Fr. Cristian Valdivieso, director of the Criteria survey center, said Boric did not have “sufficient credibility” to lead the security agenda.

A. It’s a complication. I think if this continues to work with immediate answers to problems that arise immediately, and therefore answers come in spurts, it will be difficult for President Boric to build credibility by passionately shifting from one position to another about what is what is in happened lately. Instead, he faces the challenge of translating his transformations and learning into a coherent discourse that explains, shapes. This government is not the same that started. It’s different today and I can see that with good eyes.

Q. Is the government in a learning process?

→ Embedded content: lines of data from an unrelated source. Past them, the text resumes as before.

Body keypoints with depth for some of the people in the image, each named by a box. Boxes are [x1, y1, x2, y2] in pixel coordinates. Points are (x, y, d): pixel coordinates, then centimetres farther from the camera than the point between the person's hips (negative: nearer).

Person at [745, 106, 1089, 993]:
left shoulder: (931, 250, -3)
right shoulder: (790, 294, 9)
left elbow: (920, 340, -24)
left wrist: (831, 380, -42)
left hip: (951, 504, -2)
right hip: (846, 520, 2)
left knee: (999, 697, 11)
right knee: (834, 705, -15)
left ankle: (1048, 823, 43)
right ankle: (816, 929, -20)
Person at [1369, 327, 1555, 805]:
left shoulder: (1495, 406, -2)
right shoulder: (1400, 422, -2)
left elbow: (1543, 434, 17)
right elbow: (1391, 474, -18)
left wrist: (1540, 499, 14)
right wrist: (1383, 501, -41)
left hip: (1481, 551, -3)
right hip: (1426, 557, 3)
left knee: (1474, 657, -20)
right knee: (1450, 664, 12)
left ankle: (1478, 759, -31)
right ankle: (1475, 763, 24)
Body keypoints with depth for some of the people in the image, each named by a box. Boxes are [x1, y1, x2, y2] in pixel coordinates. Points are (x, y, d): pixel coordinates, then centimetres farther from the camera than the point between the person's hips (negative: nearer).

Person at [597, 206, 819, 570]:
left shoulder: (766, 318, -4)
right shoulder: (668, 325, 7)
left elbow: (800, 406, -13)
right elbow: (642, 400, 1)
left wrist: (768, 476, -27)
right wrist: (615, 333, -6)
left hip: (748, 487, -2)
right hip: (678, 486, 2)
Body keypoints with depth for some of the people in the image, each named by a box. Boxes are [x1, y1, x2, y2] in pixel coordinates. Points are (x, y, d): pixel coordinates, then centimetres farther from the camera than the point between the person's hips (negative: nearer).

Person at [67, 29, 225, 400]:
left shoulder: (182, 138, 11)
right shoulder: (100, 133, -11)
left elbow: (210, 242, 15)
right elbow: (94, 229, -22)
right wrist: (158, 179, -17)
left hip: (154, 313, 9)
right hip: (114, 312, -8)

A: This education in which the Boric government also comes from society, in the sense that we are looking for ourselves. We want to be many things at the same time and have many conflicting demands. So what the Boric government is experiencing is not just the growing up of some young people, it is also a social process, as Chile is in a process of confusion and transformation. Today, Gabriel Boric no longer walks with the same character or with the same speech and beliefs [inamovibles] than the ones he had when he was MP.

Q. Are these changes related to the age of the President?

R. There is something that is forgotten in Chile. In one year of government, this generation has changed, adapted and changed. Some might say why do we have to pay for these boys to study? We forget that part of the left generation saying this today and accusing these others of being immature was the one who saw the collapse of democracy in Chile and cost it a 17-year dictatorship. There are people here who were part of Popular Unity, who said things and believed things, who pulled the strings in a certain way, and who emerge today as a shrill and revolutionary group that is nowhere near the shrillness that they Have had. itself. But the sharpness of the new generation of leftists has declined very progressively and rapidly. I am amazed at the speed of learning in this world of power. It is a government that moderates and tries to build stability in its dialogues. It was not a stubborn government.